▶ _SUPPLIED RECORDS_

*** Begin section ***

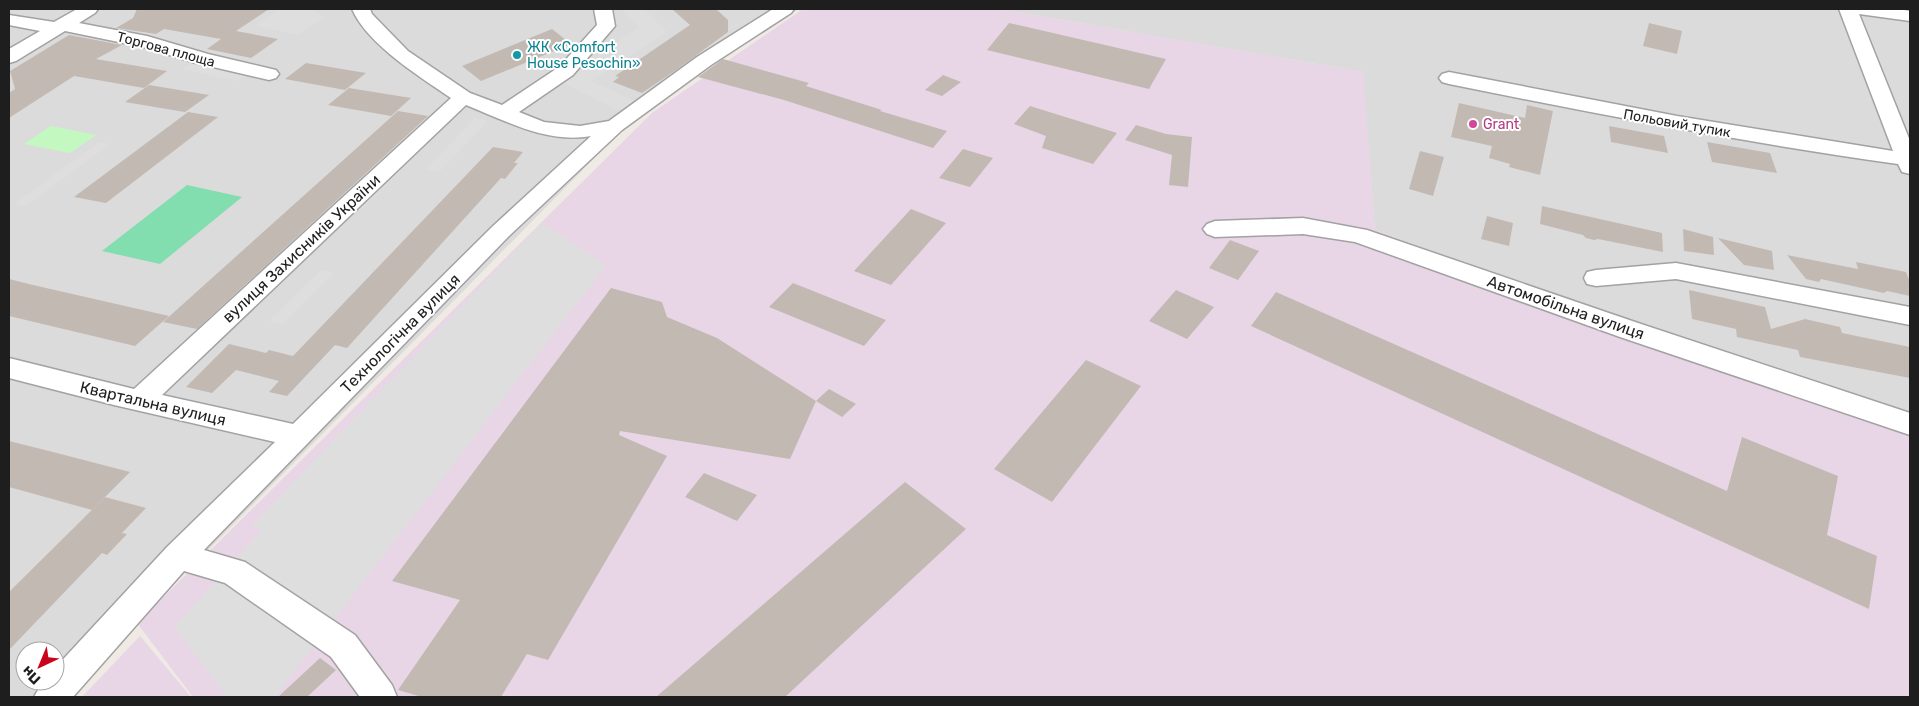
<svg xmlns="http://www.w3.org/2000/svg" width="1919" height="706" font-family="Rubik,sans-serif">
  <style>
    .residential { fill: #dcdbdb; fill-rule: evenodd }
    .industrial { fill: #e8d6e6 }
    .park { fill: #c3f9c1 }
    .pitch { fill: #82ddaf }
    .parking { fill: #dedede }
    .building { fill: #c3b9b3 }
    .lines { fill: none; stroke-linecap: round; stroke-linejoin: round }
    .minor-casing { stroke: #a2a2a2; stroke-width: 3 }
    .minor { fill: #fff; fill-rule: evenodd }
    .culture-dot { fill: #0f9aa8; stroke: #fff; stroke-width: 2 }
    .hotel-dot { fill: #d1479c; stroke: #fff; stroke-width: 2 }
    .labels { text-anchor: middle; stroke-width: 4; stroke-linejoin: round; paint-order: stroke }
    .far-culture-label { font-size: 14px; fill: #0d838f; stroke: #fff; text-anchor: start }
    .far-street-label { font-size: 14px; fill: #1e1e1e; stroke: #fff }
    .far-hotel-label { font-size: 14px; fill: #b23c85; stroke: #fff; text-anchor: start }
    .street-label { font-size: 16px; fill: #1e1e1e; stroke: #fff }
  </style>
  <rect width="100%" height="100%" fill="#efeae4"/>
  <g class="residential">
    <path d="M9 9H799L708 64 623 129 63 697H9ZM25 651H55V681H25Z"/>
    <path d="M999 9H1868L1910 15V428L1375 230 1362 72Z"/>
  </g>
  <g class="industrial">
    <path d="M803 9H999L1363 72 1375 230 1910 428V697H193L137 623 652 113Z"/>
    <path d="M140 636 191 697H82Z"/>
  </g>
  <path class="park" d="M51 126 96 135 70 153 24 144Z"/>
  <path class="pitch" d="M187 185 242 197 160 264 102 251Z"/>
  <g class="parking">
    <path d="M279 9H311L324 17 298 35 256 26Z"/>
    <path d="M622 9H644L667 32 591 81 634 101 620 111 559 81 639 27Z"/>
    <path d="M193 62 248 73 238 81 182 69Z"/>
    <path d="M475 118 488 121 440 171 426 169Z"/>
    <path d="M435 123 447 125 363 208 350 206Z"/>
    <path d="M99 142 110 144 26 206 14 204Z"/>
    <path d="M542 223 606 265 275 697H227L174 627 261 531 252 525Z"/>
    <path d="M321 270 334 273 283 324 269 321Z"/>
  </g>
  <g class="building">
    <path d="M137 9H269L236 31 278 39 251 58 207 49 221 39 164 29 156 34 116 28 133 18Z"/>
    <path d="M672 9H716L728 20V32L676 70 642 93 613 82 619 77 615 76 690 25Z"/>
    <path d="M1009 23 1166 59 1149 89 987 50Z"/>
    <path d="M1649 23 1682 31 1677 54 1643 46Z"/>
    <path d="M552 29 571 44 481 81 462 66Z"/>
    <path d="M69 35 122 45 96 59 167 71 144 88 74 76 9 118V93L15 89 10 71Z"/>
    <path d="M723 59 809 83 806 86 882 110 880 111 947 131 933 148 784 100 698 77Z"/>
    <path d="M306 63 366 73 345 90 285 79Z"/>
    <path d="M943 75 961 82 942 96 925 90Z"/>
    <path d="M149 85 209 95 185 112 125 102Z"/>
    <path d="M349 88 411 98 391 116 328 105Z"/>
    <path d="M1459 103 1525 118 1527 105 1553 111 1540 175 1509 167 1510 164 1489 158 1492 146 1451 137Z"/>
    <path d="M1030 106 1117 133 1093 164 1042 148 1046 136 1014 124Z"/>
    <path d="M398 111 428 116 197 329 163 322Z"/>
    <path d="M188 112 218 117 106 203 74 197Z"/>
    <path d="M1136 125 1166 134 1192 137 1188 187 1169 185 1172 155 1125 140Z"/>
    <path d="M1609 126 1664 136 1668 153 1611 142Z"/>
    <path d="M1707 142 1770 153 1777 173 1712 162Z"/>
    <path d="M493 147 523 152 514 163H518L505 179 501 178 347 348 335 345 287 396 269 392 279 381 236 370 212 393 186 387 229 344 266 353 269 350 293 356Z"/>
    <path d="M963 149 993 158 970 187 939 178Z"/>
    <path d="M1420 151 1444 157 1433 196 1409 189Z"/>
    <path d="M1542 206 1662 233 1663 252 1598 239 1594 240 1586 238 1583 235 1540 224Z"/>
    <path d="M911 209 946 223 891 285 854 271Z"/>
    <path d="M1487 216 1513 223 1509 246 1481 239Z"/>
    <path d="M1683 229 1713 237 1714 255 1684 251Z"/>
    <path d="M1718 238 1772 251 1774 270 1744 265Z"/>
    <path d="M1230 240 1259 251 1238 280 1209 268Z"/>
    <path d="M1787 255 1858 269 1856 262 1906 272 1910 282V296L1887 291 1884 293 1821 279 1819 282 1806 279Z"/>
    <path d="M9 279 33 285 169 316 135 346 9 316Z"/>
    <path d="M793 283 886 320 864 346 769 307Z"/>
    <path d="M611 288 662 302 667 317 717 338 816 401 790 459 620 431 619 435 667 456 548 660 527 654 501 697H422L398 690 460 600 392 581Z"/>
    <path d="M1176 290 1214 307 1187 339 1149 321Z"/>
    <path d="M1689 290 1765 307 1771 329 1805 319 1840 327 1842 333 1910 347V378L1800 357 1798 350 1737 337 1736 329 1692 319Z"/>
    <path d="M1276 292 1727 491 1742 437 1838 476 1827 535 1877 556 1869 609 1251 326Z"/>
    <path d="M1086 360 1141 386 1052 502 994 469Z"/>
    <path d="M829 389 856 404 842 417 816 401Z"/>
    <path d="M9 441 53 452 130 472 92 510 9 487Z"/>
    <path d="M704 473 757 495 737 521 685 497Z"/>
    <path d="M905 482 966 529 785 697H656Z"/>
    <path d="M105 497 146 508 122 533 127 534 107 555 102 553 9 650V592Z"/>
    <path d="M320 658 336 670 307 697H278Z"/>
  </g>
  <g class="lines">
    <g class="minor-casing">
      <g id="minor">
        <path d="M77 9H98L95 13 79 23 147 36 208 54 276 70 279 74 276 78 269 80 196 63 143 47 65 31 16 61 9 63V49L40 31 9 25V15L54 22Z"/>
        <path d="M352 9H370L372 14 408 51 470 93 502 105 559 67 597 25 594 9H612L615 26 573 75 519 112 544 122 580 126 609 121 697 57 773 9H794L791 13 711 65 622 130 509 236 204 550 245 562 355 635 392 685 397 697H360L331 657 225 583 184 571 73 697H34L43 681H55V668L167 547 275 442 114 405 9 378V358L134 389 451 98C420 77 367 44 352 9ZM466 105C506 121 547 144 591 136L493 226 293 424 162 395Z"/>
        <path d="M1839 9H1898L1910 11V21L1859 14 1910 141V174L1902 172 1898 164C1747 143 1598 114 1449 84L1442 82 1439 78 1442 74 1449 72 1677 116 1893 151Z"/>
        <path d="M1303 218 1367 230 1638 323 1910 413V435L1620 337 1355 242 1303 234 1215 237 1207 234 1203 229 1207 224 1215 221Z"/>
        <path d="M1676 263 1910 307V325L1676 279 1596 286 1587 284 1584 278 1587 272 1596 270Z"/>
      </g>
    </g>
    <use href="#minor" class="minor"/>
  </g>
  <circle class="culture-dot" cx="517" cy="55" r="5"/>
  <circle class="hotel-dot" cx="1473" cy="124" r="5"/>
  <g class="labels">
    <g class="far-culture-label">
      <text x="527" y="52">ЖК «Comfort<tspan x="527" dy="16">House Pesochin»</tspan></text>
    </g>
    <g class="far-street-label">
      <text transform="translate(166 49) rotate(15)" y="5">Торгова площа</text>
      <text transform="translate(1677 123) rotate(10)" y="5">Польовий тупик</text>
    </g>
    <g class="far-hotel-label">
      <text x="1483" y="129">Grant</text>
    </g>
    <g class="street-label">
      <text transform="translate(301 248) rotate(-43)" y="6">вулиця Захисників України</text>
      <text transform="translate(1566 307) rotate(19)" y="6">Автомобільна вулиця</text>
      <text transform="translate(400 333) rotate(-45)" y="6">Технологічна вулиця</text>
      <text transform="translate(153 403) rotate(13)" y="6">Квартальна вулиця</text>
    </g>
  </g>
  <rect width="1919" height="706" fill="none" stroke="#1e1e1e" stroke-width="20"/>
  <g transform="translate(40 666) rotate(224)"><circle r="24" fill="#ffffff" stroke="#a5a5a5"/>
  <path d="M0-4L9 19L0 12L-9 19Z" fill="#c90319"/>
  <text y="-8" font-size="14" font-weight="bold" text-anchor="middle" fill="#1e1e1e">Пн</text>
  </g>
</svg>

*** End section ***

▶ _TASK DETAILS_
Copy every line of the listing that includes the string "lines".

▶ _TASK OUTPUT_
    .lines { fill: none; stroke-linecap: round; stroke-linejoin: round }
  <g class="lines">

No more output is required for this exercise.